Success can be measured in different ways.
Pumping a red back into a one armed bandit and pulling out the same amount or more can be called successful.
Investing x$ at regular intervals means that a low point would have been picked at some time and thus, success.

Out and out picking an entry based on some arbitrary "bottom" doesn't really mean success either. A stock or market can still tumble when others are making headway.

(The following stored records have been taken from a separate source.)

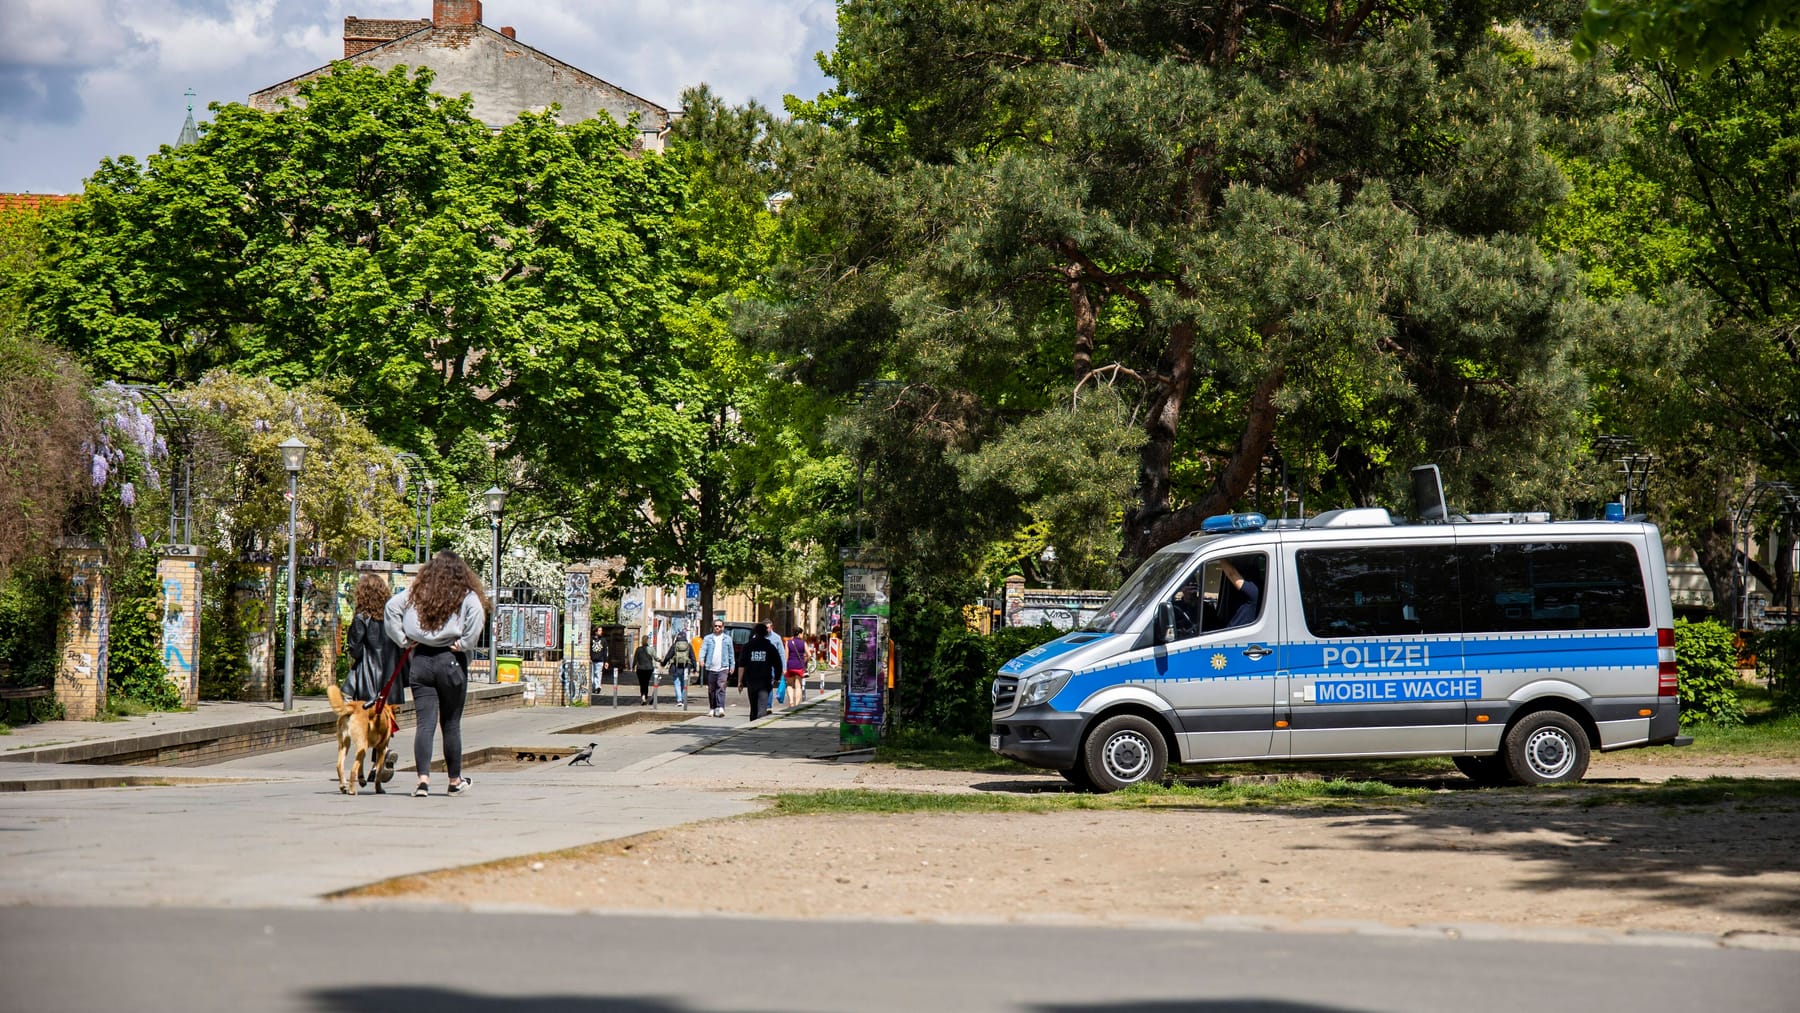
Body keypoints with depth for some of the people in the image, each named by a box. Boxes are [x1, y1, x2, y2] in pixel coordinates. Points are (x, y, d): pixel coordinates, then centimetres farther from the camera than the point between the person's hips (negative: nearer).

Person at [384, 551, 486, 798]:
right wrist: (465, 645, -11)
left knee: (425, 723, 0)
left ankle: (423, 779, -13)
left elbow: (391, 607, -3)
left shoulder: (416, 593, 8)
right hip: (451, 660, -2)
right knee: (451, 724, 9)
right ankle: (455, 780, 19)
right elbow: (477, 614, -20)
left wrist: (402, 640, 0)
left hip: (421, 661, 2)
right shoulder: (466, 596, -1)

On a macro level, I am in agreeance that the crowd mentality and/or some type of trigger being factors in how both individual stocks and markets perform/react. More so too, what the pro money is thinking and doing about it.
When will the market run out of puff is anyone's guess ATM but rest assured, it will happen. Whilst the status quo remains fairly much as is (this I seriously doubt due to the nature of the beast), I'll take a stab and say that rising interest rates will be the key trigger.
With any luck this time it will be an ordering decline not a plunge to the death as we've seen so often before. Ah, the dreams of mice and men...
 
And he has a museum in Tassie to prove it.

Indeed. Walshy is very much a household name in Tas - you'd be very hard pressed to find anyone in the state who doesn't know who he is.

He's generally held in high regard too by the way, even higher by those who "get" the reasons behind some of his doings over the years.
 
Reuters report that global M&A in the year to yesterday topped $2Trillion.

The last couple of times it got close to this mark was in 2000 and 2007.